Greece could default on a $1.8bn payment if no deal with creditors is reached in Brussels.

Greek Prime Minister Alexis Tsipras restarted critical talks with creditors in Brussels in a frantic bid for a bailout deal to save Athens from defaulting next week and possibly crashing out of the euro.

Difficult talks that stretched late into the night on Wednesday failed to produce a breakthrough in the five-month standoff, as cash-strapped Greece’s negotiators rejected reforms demanded by its EU-IMF lenders.

Leftist leader Tsipras began fresh talks at 07:00 GMT on Thursday with the heads of the European Commission, the International Monetary Fund and European Central Bank, the three main monitors of Greece’s bailout.

The aim is to finalise a deal in time to have it approved by eurozone finance ministers meeting at 11:00 GMT and then by EU leaders meeting at a summit in Brussels on Thursday night, ahead of a June 30 IMF payment deadline.

“Where there is a will, there is a way,” Pierre Moscovici, the European Commissioner for Economic Affairs, tweeted as he headed into the talks.

Asian stocks slid on Thursday morning over fears of the global economic fallout from a possible default, continuing the slide by the eurozone’s main markets on Wednesday.

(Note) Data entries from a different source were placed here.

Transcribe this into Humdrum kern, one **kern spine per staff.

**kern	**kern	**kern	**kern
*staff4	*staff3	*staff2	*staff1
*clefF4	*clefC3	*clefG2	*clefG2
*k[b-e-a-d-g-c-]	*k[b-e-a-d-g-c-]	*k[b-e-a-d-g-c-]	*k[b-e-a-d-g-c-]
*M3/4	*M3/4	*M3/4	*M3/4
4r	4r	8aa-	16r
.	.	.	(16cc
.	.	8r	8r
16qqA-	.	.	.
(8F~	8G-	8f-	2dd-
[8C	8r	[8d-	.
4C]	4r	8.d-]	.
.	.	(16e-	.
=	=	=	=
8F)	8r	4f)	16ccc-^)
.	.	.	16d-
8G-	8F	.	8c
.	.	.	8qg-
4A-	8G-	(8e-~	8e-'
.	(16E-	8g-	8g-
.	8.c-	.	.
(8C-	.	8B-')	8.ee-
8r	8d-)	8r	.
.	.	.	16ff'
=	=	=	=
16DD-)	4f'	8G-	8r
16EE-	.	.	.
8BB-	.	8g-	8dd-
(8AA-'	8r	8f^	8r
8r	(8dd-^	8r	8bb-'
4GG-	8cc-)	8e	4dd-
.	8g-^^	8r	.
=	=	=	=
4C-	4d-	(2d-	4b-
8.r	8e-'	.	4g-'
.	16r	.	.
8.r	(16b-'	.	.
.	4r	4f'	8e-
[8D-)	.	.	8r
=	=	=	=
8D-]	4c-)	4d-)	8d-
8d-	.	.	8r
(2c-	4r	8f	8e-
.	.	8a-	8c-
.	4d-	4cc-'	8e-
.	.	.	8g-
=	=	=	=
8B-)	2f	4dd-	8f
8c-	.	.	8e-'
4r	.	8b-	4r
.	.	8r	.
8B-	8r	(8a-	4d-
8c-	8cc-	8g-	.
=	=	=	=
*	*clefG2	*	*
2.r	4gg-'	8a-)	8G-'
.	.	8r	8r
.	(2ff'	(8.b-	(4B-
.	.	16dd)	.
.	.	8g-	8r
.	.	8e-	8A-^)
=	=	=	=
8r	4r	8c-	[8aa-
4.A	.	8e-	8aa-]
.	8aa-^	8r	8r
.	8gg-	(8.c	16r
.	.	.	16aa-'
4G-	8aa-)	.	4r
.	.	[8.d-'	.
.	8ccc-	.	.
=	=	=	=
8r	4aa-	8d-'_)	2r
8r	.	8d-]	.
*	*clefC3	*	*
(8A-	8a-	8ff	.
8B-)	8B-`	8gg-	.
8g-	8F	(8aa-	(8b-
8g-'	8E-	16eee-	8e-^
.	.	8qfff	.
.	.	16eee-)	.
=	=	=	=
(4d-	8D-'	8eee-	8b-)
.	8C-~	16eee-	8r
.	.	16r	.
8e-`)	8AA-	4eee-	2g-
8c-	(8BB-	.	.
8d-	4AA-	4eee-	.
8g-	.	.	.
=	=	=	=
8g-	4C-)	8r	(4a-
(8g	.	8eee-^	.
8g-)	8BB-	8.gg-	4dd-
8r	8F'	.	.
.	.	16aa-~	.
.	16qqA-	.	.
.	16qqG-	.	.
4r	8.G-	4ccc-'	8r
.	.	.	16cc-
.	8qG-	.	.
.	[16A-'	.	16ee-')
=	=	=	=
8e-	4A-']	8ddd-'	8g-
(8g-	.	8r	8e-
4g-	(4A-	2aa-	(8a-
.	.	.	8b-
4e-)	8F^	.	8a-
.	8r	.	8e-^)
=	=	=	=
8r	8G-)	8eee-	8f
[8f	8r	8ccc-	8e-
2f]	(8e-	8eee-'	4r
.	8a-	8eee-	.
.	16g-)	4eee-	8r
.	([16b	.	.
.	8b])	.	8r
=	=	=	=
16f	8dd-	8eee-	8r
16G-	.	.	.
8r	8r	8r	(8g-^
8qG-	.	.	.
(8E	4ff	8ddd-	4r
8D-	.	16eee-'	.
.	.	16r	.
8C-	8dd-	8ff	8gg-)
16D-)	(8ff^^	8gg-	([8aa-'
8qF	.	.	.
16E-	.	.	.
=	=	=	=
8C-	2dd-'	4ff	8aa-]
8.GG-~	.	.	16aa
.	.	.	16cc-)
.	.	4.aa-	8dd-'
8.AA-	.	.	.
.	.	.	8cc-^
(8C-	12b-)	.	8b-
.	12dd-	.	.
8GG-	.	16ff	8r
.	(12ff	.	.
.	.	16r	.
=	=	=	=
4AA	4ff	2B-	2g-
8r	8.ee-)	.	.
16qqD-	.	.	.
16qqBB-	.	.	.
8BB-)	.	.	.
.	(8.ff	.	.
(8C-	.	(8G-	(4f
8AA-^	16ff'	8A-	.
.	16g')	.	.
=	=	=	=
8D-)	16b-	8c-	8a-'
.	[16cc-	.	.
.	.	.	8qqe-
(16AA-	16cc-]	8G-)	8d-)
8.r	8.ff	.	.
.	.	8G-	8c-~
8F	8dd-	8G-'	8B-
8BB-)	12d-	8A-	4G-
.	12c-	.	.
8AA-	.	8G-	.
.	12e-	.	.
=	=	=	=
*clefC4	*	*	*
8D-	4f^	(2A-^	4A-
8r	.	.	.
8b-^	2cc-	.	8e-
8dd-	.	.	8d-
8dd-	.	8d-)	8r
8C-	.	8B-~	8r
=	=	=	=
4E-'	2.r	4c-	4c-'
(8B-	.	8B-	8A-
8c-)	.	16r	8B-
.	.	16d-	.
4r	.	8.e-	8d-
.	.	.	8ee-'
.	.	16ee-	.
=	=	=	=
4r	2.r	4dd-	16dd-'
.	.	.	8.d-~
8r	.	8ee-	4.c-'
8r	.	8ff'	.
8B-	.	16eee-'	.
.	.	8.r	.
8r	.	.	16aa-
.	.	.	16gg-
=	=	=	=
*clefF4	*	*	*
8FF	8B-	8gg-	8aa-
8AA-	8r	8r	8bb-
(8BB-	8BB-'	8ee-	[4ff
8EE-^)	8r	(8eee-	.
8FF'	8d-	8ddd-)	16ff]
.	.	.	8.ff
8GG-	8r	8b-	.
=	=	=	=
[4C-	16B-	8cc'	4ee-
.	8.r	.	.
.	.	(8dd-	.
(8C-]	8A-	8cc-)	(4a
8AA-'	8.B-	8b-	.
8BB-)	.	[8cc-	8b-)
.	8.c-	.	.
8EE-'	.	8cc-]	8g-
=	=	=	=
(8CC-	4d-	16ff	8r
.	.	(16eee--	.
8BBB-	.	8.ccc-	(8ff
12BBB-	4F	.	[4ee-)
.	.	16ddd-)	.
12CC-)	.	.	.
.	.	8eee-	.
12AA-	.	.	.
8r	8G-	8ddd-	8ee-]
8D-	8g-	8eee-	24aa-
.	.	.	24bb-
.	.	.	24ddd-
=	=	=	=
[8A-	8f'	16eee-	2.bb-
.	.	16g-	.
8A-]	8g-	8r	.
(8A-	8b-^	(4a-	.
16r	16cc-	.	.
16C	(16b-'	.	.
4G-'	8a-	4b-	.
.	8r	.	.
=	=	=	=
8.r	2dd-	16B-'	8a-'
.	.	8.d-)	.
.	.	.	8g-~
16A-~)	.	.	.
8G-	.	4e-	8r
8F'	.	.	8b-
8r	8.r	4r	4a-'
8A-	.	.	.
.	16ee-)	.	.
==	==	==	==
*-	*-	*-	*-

Greece pulls some proposals

Discussions have become increasingly acrimonious as the deadline looms and on Wednesday Greece withdrew some of its reform proposals, apparently for the first time since negotiations began.

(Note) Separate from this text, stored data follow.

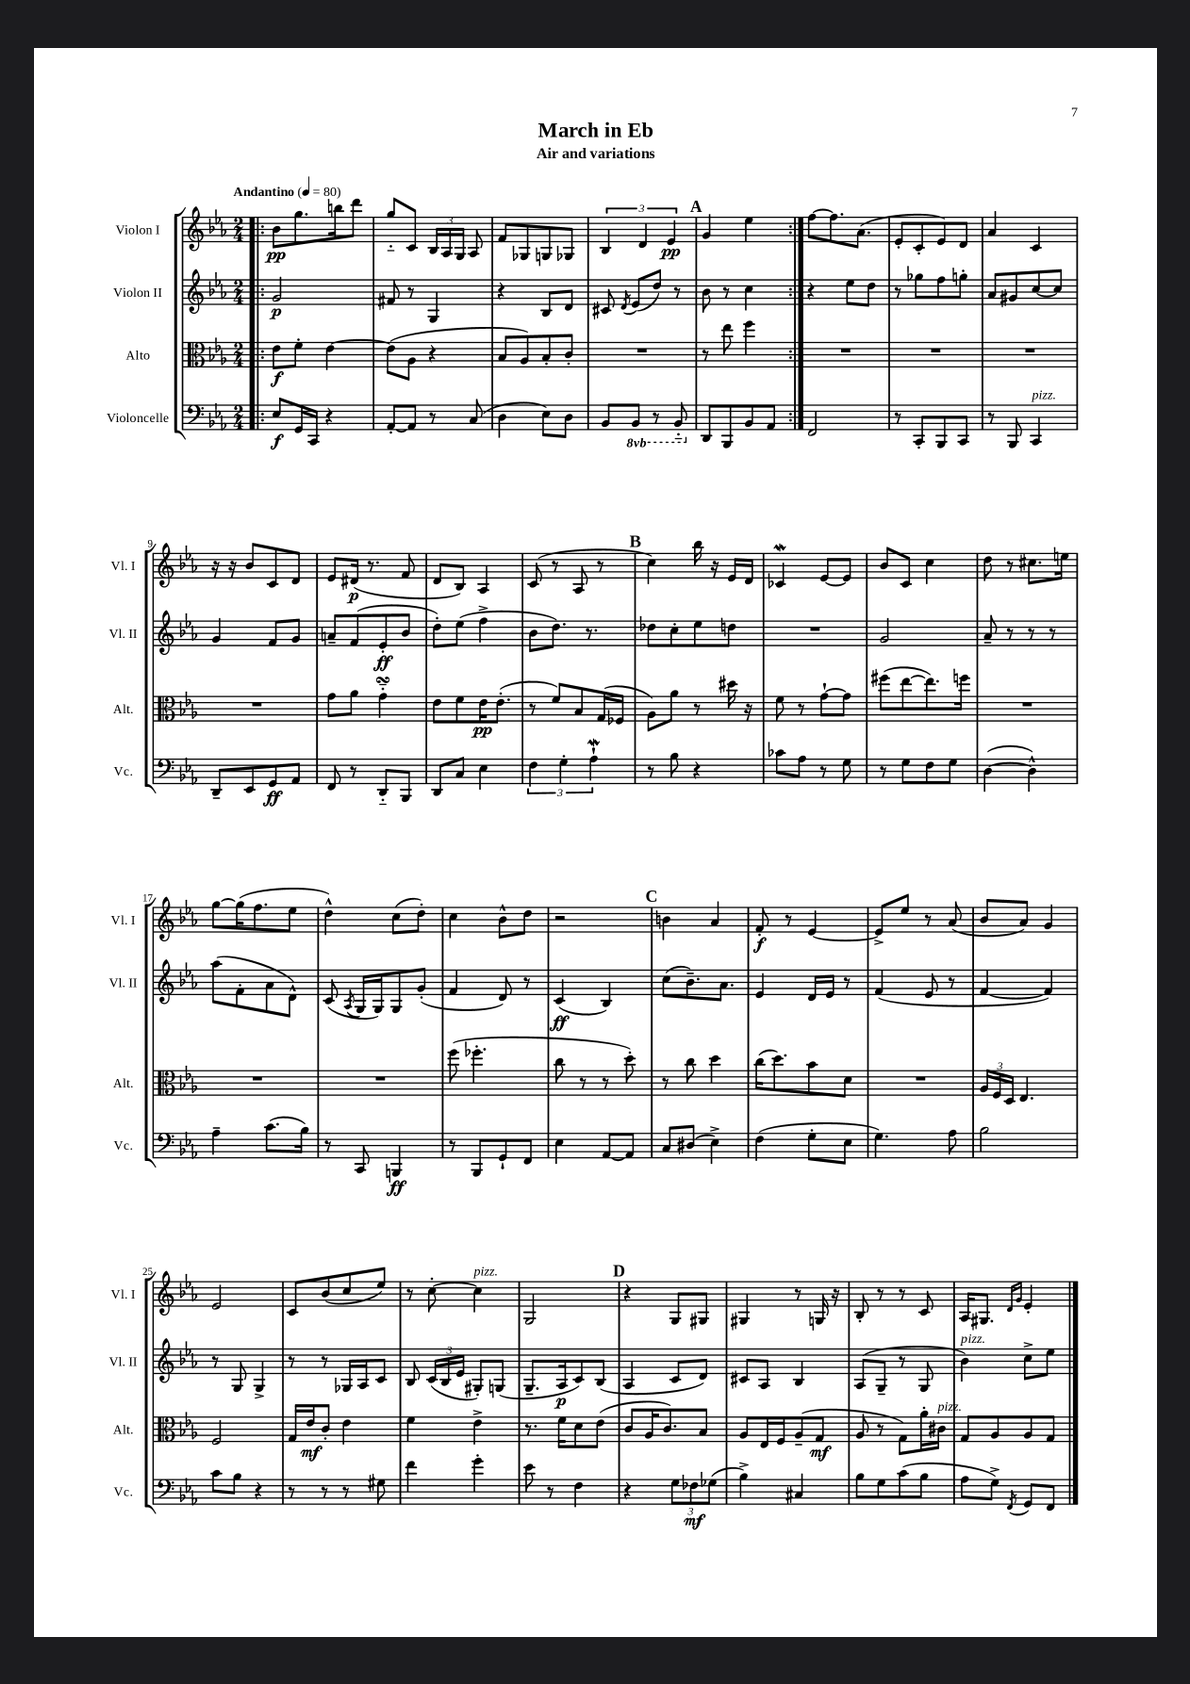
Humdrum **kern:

**kern	**kern	**kern	**kern
*staff4	*staff3	*staff2	*staff1
*clefF4	*clefC3	*clefG2	*clefG2
*k[b-e-a-]	*k[b-e-a-]	*k[b-e-a-]	*k[b-e-a-]
*M2/4	*M2/4	*M2/4	*M2/4
*MM80	*MM80	*MM80	*MM80
=!|:	=!|:	=!|:	=!|:
8E-/L	8e-\L	2g/	8b-\L
16GG/L	8f'\J	.	8.gg\
16CC/JJ	.	.	.
4r	[4e-\	.	.
.	.	.	16bb\k
.	.	.	8ddd\J
=	=	=	=
[8AA-'/L	(8e-\]L	8f#/	8gg'~/L
8AA-/]J	8A-\J	8r	8c/J
8r	4r	4G/	24B-/LL
.	.	.	24A-/
.	.	.	24G/JJ
(8C/	.	.	8A-/
=	=	=	=
4D\	8B-/L	4r	8f/L
.	8A-/)	.	8G-/
8E-\L)	8B-'/	8B-/L	8G/
8D\J	8c'/J	8d/J	8G-/J
=	=	=	=
8BB-/L	2r	8c#/	6B-/
.	.	8qd/	.
8BBB-/J	.	(8e-/L	.
.	.	.	6d/
8r	.	8dd/J)	.
.	.	.	6e-/
8BBB-'~/	.	8r	.
=	=	=	=
8DD/L	8r	8b-\	4g/
8BBB-/	8ee-\	8r	.
8BB-/	4ff\	4cc\	4ee-\
8AA-/J	.	.	.
=:|!	=:|!	=:|!	=:|!
2FF/	2r	4r	[8ff\L
.	.	.	8.ff\]
.	.	8ee-\L	.
.	.	.	(8.a-\J
.	.	8dd\J	.
=	=	=	=
8r	2r	8r	8e-'/L
8CC'/L	.	8gg-\L	8c'/
8BBB-/	.	8ff\	8e-/)
8CC/J	.	8gg'\J	8d/J
=	=	=	=
8r	2r	8a-/L	4a-/
8BBB-/	.	8g#/	.
4CC/	.	[8cc/	4c/
.	.	8cc/]J	.
=	=	=	=
8DD~/L	2r	4g/	16r
.	.	.	16r
8EE-/	.	.	8b-/L
8GG/	.	8f/L	8c/
8AA-/J	.	8g/J	8d/J
=	=	=	=
8FF/	8g\L	8a~/L	8e-/L
8r	8a-\J	(8f/	(16d#/Jk
.	.	.	8.r
8DD'~/L	4g'~\	8e-'/	.
8BBB-/J	.	8b-/J	8f/
=	=	=	=
8DD/L	8e-\L	8dd'\L)	8d/L
8C/J	8f\	(8ee-\J	8B-/J)
4E-\	16e-\K	4ff^\	4A-/
.	(8.e-'\J	.	.
=	=	=	=
6F\	8r	8b-\L	(8c/
.	8f/L)	8.dd\J)	8r
6G'\	.	.	.
.	8B-/	.	8A-/
.	.	8.r	.
6A-`\	.	.	.
.	(16G/L	.	8r
.	16F-/JJ	.	.
=	=	=	=
8r	8A-\L)	8dd-\L	4cc\)
8B-\	8a-\J	8cc'\	.
4r	8r	8ee-\	16bb-\
.	.	.	16r
.	16dd#\	8dd\J	16e-/LL
.	16r	.	16d/JJ
=	=	=	=
8c-\L	8f\	2r	4c-/
8A-\J	8r	.	.
8r	[8g`\L	.	[8e-/L
8G\	8g\]J	.	8e-/]J
=	=	=	=
8r	(8ff#\L	2g/	8b-/L
8G\L	[8ee-\	.	8c/J
8F\	8.ee-\])	.	4cc\
8G\J	.	.	.
.	16ff\Jk	.	.
=	=	=	=
([4D\	2r	8a-~/	8dd\
.	.	8r	8r
4D^^\])	.	8r	8.cc#\L
.	.	8r	.
.	.	.	16ee\Jk
=	=	=	=
4A-~\	2r	(8aa-\L	[8gg\L
.	.	8f'\	(16gg\]K
.	.	.	8.ff\
(8.c\L	.	8a-\	.
.	.	8d^^\J)	8ee-\J
16B-\Jk)	.	.	.
=	=	=	=
8r	2r	(8c/	4dd^^\)
.	.	8qA-/	.
8CC/	.	16G/LL	.
.	.	16G/J)	.
4BBB/	.	8G/	(8cc\L
.	.	(8g'/J	8dd'\J)
=	=	=	=
8r	(8ff\	4f/	4cc\
8BBB-/L	4.ff-'\	.	.
8GG`/	.	8d/)	8b-^^\L
8FF/J	.	8r	8dd\J
=	=	=	=
4E-\	8cc\	(4c/	2r
.	8r	.	.
[8AA-/L	8r	4B-/)	.
8AA-/]J	8dd'\)	.	.
=	=	=	=
8C/L	8r	(8cc\L	4b\
(8D#/J	8cc\	8.b-~\)	.
4E-^\)	4dd\	.	4a-/
.	.	8.a-\J	.
=	=	=	=
(4F\	(16cc\LK	4e-/	8f'/
.	8.dd\)	.	.
.	.	.	8r
8G'\L	8b-\	16d/LL	[4e-/
.	.	16e-/JJ	.
8E-\J	8d\J	8r	.
=	=	=	=
4.G\)	2r	(4f/	8e-^/]L
.	.	.	8ee-/J
.	.	8e-/	8r
8A-\	.	8r	(8a-/
=	=	=	=
2B-\	24A-/LL	[4f/	8b-/L
.	24F/	.	.
.	24D/JJ	.	.
.	4.E-/	.	8a-/J)
.	.	4f/])	4g/
=	=	=	=
8c\L	2F/	8r	2e-/
8B-\J	.	8G/	.
4r	.	4G^/	.
=	=	=	=
8r	16G/LL	8r	8c/L
.	16e-/J	.	.
8r	8c'/J	8r	(8b-/
8r	4e-\	16G-/LL	8cc/
.	.	16A-/J	.
8G#\	.	8c/J	8ee-/J)
=	=	=	=
4f\	4f\	8B-/	8r
.	.	(24c/LL	[8cc'\
.	.	24B-/	.
.	.	24e-/JJ	.
4g'\	4e-^\	8G#'/L)	4cc\]
.	.	(8G/J	.
=	=	=	=
8e-\	8.r	8.G~/L	2G/
8r	.	.	.
.	16f\LK	16A-/k	.
4F\	8d\	8c/)	.
.	(8e-\J	(8B-/J	.
=	=	=	=
4r	8c/L	4A-/	4r
.	16A-/K	.	.
.	8.c/)	.	.
12G\L	.	8c/L	8G/L
12F-\	.	.	.
.	8B-/J	8d/J)	8G#/J
(12G-\J	.	.	.
=	=	=	=
4B-^\)	8A-/L	8c#/L	4G#/
.	16E-/L	8A-/J	.
.	16F/J	.	.
4C#/	(8A-~/	4B-/	8r
.	8G/J	.	16G/
.	.	.	16r
=	=	=	=
8B-\L	8A-/	(8A-/L	8B-'/
8G\	8r	8G~/J	8r
(8c\	8G\L)	8r	8r
8B-\J	16a-'\L	8G/	8c/
.	16c#\JJ	.	.
=	=	=	=
8A-\L	8G/L	4b-\)	16A-/LK
.	.	.	8.G#/J
8G^\J)	8A-/	.	.
.	.	.	16qqd/LL
8qFF/	.	.	16qqg/JJ
8GG/L	8A-/	8cc^\L	4e-'/
8FF/J	8G/J	8ee-\J	.
==	==	==	==
*-	*-	*-	*-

Greek government sources said two were withdrawn from the list under pressure from Tsipras’s left-wing Syriza party, including an unpopular increase in pensions contributions.

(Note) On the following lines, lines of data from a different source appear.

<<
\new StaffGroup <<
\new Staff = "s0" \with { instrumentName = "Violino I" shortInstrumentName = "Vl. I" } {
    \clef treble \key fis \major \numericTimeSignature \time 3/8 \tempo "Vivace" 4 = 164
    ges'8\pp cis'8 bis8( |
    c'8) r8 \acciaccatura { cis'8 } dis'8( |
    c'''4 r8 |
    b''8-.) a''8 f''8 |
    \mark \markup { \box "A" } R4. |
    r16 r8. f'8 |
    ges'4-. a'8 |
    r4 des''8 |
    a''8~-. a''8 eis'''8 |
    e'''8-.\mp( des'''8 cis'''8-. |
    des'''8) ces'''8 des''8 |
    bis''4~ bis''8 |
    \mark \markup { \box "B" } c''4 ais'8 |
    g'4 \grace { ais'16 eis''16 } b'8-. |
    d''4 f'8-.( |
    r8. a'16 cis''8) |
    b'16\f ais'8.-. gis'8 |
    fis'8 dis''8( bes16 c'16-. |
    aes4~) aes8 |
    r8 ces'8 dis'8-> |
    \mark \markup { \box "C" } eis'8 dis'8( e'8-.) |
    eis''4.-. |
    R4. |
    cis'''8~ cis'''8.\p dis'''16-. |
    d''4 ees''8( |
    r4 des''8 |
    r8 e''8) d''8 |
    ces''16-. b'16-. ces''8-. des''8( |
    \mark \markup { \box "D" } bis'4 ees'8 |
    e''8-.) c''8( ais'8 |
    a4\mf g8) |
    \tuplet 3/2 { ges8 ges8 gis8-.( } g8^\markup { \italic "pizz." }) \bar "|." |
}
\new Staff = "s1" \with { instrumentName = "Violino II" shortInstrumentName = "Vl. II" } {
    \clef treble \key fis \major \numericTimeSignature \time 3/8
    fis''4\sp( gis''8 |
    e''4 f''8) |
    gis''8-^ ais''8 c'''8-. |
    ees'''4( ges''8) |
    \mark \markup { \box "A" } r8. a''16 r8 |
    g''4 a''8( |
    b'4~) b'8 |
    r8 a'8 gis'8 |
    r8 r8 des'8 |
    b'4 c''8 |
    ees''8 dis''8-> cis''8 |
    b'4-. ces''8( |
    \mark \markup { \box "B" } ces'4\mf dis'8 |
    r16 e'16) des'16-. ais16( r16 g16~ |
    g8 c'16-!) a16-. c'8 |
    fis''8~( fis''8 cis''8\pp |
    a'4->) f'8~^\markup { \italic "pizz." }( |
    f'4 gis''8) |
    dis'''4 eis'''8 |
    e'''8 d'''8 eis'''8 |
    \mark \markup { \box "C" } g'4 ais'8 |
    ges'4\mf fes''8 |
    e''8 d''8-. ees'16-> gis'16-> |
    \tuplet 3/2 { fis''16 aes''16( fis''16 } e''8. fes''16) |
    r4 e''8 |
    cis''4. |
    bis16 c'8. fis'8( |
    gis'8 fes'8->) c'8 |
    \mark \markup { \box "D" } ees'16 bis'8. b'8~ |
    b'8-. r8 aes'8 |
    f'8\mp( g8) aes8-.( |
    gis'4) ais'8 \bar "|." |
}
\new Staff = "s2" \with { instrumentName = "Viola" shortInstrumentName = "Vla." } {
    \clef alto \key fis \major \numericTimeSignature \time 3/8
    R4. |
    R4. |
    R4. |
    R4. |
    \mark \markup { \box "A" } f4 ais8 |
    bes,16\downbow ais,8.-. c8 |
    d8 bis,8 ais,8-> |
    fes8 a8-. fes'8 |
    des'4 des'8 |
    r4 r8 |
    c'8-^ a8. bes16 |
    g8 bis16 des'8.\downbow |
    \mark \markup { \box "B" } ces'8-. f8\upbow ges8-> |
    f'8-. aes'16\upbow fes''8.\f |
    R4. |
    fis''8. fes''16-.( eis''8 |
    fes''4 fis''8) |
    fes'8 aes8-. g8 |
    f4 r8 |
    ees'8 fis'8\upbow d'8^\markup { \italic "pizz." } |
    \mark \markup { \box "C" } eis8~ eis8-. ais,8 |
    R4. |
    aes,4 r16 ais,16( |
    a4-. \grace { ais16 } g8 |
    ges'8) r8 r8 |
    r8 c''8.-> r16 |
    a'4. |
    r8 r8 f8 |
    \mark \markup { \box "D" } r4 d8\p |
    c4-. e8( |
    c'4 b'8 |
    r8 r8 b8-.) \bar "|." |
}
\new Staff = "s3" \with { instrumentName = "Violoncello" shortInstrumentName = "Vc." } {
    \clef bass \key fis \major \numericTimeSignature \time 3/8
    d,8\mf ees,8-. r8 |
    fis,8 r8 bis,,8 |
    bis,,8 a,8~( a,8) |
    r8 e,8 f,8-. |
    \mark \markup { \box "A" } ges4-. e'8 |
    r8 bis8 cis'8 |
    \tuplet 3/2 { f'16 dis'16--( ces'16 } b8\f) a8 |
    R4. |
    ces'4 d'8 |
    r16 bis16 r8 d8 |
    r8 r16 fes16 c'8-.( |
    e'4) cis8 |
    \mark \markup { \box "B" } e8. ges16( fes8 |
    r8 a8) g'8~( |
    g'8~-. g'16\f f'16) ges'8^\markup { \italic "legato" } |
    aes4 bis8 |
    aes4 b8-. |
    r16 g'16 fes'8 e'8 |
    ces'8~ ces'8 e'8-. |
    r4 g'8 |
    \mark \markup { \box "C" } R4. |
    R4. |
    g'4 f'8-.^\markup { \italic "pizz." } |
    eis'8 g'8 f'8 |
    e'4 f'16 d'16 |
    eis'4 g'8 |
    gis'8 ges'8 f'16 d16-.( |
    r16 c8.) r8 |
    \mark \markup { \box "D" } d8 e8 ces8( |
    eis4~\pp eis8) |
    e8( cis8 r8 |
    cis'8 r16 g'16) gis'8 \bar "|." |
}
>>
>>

The Greek side is seeking to offset the impact of the changes with other measures, sources said.

But a European source told AFP there was “hope of an agreement between the (creditor) institutions and Greek authorities”.

Tsipras’s government, elected in January, has vowed to end years of austerity imposed under two bailouts worth 240bn euros ($270bn), exacerbated by long-term recession and high unemployment.

Its European-IMF lenders have refused to unlock the last 7.2bn euros of Greece’s bailout before it expires on June 30, with Greece needing to pay a 1.5bn euro IMF loan repayment on the same day.

Hopes of a deal had faded on Wednesday when Tsipras lashed out at creditors just minutes before meeting European Commission President Jean-Claude Juncker, IMF chief Christine Lagarde and European Central Bank boss Mario Draghi.

“This strange position maybe hides two things: either they do not want an agreement or they are serving specific interests in Greece,” Tsipras said.

The eurozone finance ministers subsequently suspended their talks on Wednesday after just one hour.

EU President Donald Tusk warned last week of the growing risk of a “chaotic, uncontrollable Grexident” — Greece crashing out of the euro and perhaps also the EU, which it joined in 1981.